Via Expressa – Mini Conto

Martin já nem via mais os objetos na lateral da estrada. Dentro do Bugatti,  tudo que havia do lado de fora parecia apenas um borrão disforme. Não era à toa. Conforme o pé do motorista aproximava-se do chão do carro mais parecia que o veículo, caso dispusesse de asas, decolaria.

Com as mãos suadas, ele desenhava-se na estrada, como um borrão negro desviando de outros carros em meio à Autobahn. Aquele era seu plano final. Não havia mais planejamento. Não havia mais onde investir. Nem com o quê.

Naquele momento, Martin sentia-se um com o carro. Ele era simultaneamente velocidade, medo, coragem e desespero. Na estrada, ninguém ousava pôr-se no caminho do Bugatti. Não havia carro mais rápido. Nem mais perigoso.

É curiosa a forma como a mente humana encara o perigo iminente. Martin estava há algum tempo com um perigo de morte constante, e embora todos os nervos de seu corpo gritassem em uníssono para o motorista pisar imediatamente no freio, algo o impelia à frente. Ele não pararia antes de sentir-se completo.

Na mente de Martin, passava uma miríade de imagens. Vinham a ele momentos marcantes de sua vida e como carros em alta velocidade na contramão, o que ficava era apenas a imagem atrasada; um borrão de sentimentos.

Perto dos 250 Km/H, o nascimento de sua filha, Doris, passou-lhe rapidamente pela cabeça. Uma breve alegria que fez um esboço de sorriso permear sua boca. Contudo, passar por um carro preto logo em seguida fez-lhe lembrar do fim da menina. Fim do sorriso. Fim da alegria.

300 Km/H. Seu casamento havia começado muito bem. O  Volkswagen branco havia-o lembrado muito bem disso. Bem como o seguinte, cinza como as nuvens daquele dia chuvoso o lembraram do último beijo que dera na esposa. Como Martin queria ter podido ter uma última chance com ela. Mas depois de Doris, como seguiriam juntos?

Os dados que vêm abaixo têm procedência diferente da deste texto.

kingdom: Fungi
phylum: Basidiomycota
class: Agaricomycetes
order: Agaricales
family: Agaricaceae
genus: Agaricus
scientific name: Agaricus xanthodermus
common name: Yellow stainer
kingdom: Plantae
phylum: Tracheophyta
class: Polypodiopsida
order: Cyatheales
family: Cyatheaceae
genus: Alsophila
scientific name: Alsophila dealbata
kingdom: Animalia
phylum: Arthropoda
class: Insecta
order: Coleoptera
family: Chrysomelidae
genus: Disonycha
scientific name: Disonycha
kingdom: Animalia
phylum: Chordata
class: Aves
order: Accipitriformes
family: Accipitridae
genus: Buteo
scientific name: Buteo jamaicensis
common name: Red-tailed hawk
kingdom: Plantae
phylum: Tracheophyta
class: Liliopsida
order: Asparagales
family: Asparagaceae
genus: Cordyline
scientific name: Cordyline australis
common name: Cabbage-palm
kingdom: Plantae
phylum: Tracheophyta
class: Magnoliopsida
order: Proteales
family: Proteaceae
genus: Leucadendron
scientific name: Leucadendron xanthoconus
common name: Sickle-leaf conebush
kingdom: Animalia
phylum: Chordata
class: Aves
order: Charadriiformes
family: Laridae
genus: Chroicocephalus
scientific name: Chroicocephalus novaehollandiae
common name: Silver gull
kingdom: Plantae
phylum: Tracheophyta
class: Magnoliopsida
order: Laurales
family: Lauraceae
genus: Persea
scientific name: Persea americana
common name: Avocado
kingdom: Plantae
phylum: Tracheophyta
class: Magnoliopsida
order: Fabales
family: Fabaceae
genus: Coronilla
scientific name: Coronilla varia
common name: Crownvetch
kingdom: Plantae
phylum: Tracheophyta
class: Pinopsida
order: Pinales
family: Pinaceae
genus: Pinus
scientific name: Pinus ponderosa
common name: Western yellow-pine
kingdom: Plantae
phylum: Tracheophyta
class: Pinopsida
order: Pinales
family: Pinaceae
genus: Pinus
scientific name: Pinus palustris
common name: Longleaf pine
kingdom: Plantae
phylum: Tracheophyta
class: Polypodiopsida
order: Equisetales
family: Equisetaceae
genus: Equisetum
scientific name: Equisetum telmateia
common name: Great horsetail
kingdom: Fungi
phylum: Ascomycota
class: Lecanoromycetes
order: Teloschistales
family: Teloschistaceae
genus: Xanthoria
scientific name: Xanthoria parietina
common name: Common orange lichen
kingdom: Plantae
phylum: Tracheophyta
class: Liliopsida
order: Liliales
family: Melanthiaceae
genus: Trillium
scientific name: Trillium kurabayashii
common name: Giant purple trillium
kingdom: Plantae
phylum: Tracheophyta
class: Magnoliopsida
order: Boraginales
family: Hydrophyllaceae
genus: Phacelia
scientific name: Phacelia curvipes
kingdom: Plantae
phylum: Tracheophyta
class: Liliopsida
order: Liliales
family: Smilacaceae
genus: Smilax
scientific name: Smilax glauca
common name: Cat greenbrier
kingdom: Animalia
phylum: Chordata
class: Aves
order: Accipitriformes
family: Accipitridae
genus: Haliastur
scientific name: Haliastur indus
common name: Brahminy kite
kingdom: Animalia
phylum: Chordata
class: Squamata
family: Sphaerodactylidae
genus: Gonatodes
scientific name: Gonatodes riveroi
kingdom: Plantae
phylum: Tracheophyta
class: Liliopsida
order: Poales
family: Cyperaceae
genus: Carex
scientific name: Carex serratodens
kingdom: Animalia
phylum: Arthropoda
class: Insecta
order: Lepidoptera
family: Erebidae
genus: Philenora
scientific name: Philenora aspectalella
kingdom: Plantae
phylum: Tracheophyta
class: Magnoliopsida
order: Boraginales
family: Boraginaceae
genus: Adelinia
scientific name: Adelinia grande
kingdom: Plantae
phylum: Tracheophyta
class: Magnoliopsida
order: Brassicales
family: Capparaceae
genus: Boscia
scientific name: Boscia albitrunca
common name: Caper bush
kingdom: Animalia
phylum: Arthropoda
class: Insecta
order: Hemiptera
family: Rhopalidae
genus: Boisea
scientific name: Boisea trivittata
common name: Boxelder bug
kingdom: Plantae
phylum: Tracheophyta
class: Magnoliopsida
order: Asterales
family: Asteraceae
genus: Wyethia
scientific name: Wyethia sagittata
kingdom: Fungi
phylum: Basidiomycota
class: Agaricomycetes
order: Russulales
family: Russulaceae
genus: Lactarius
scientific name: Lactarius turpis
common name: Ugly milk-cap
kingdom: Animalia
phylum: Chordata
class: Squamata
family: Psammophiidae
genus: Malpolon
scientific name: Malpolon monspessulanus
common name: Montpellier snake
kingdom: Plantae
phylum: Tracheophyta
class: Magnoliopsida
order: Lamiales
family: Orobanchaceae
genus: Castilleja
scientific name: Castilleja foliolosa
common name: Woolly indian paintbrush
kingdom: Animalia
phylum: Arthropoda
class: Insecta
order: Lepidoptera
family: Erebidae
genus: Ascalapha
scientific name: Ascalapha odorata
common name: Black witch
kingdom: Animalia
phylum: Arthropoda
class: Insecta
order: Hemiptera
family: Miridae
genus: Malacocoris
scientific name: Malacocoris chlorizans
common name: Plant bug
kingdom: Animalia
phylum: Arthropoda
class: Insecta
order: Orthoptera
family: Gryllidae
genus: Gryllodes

No som do carro, Martin fez questão de aumentar o volume ao máximo. Lemmy Kilmister gritava e esmagava seu baixo com força nos caros alto falantes, fazendo com que a mente de Martin se recordasse da primeira mecânica. Boa loja. O cheiro de gasolina e diesel dos motores, sempre regados à música igualmente volátil do Motorhead era o que deixava-o vivo na época. Fazia-o sentir útil, produtivo. Acima de tudo, Martin era um homem prático. Até na forma de partir. Nunca ia embora com um adeus longo e triste. Preferia um abraço sucinto ou um aperto de mãos firme e decidido.

“Se havia algo que eu era bom”, pensou ele, “era testar aqueles carros. Cara, eu era veloz…”. Ele realmente o era. E o estava sendo novamente. A Autobahn para ele era apenas uma nova pista. Os carros, seus adversários. Não bateria neles, pois receberia uma advertência. Mas sozinho, fazia-se de boneco de testes vivo.

Perto dos 400 Km/H, já não alcançava o limite do carro. A estrada acabaria, seu motor não acelerava mais do que aquilo e mesmo a gasolina logo acabaria. Por alguns minutos, apenas ouviu a música ritmada e o ronco absurdamente agressivo do motor. A decisão estava tomada. Não sentia mais medo. Sua mão não suava.

Em dado momento, uma escavadeira, utilizada mais cedo em um reparo, apareceu abandonada ao largo da estrada. Naquela velocidade, só havia um momento. Um segundo de decisão. Ele não hesitou.

O que viu-se foi um meteoro no chão. Não importava mais o carro ou o motorista. Doris ou Lemmy. Tudo acabou-se em uma via expressa, uma bola de fogo que reduziu a zero a velocidade mais alta atingida por determinado ninguém.